Task to carry out. Pictures don't belong in the copy; print all the records exactly.

Working data.
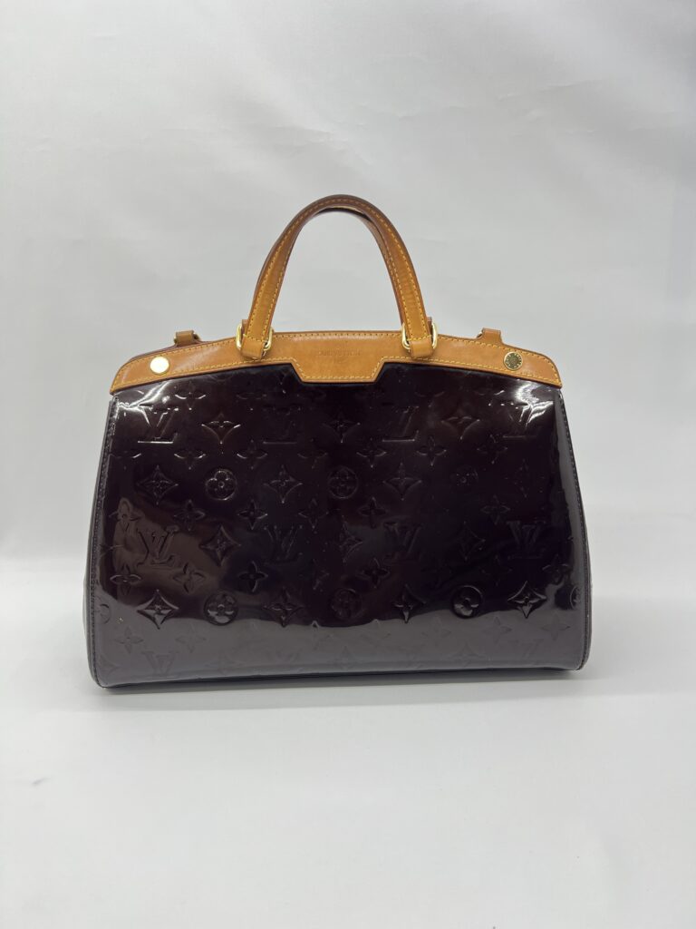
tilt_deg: -16.1
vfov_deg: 67.3
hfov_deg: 53.1
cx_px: 348
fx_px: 697
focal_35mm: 26
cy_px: 464
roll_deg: -0.5
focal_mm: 5.7
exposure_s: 1/100
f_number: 1.5
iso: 50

Solution to this task.
tilt_deg: -16.1
vfov_deg: 67.3
hfov_deg: 53.1
cx_px: 348
fx_px: 697
focal_35mm: 26
cy_px: 464
roll_deg: -0.5
focal_mm: 5.7
exposure_s: 1/100
f_number: 1.5
iso: 50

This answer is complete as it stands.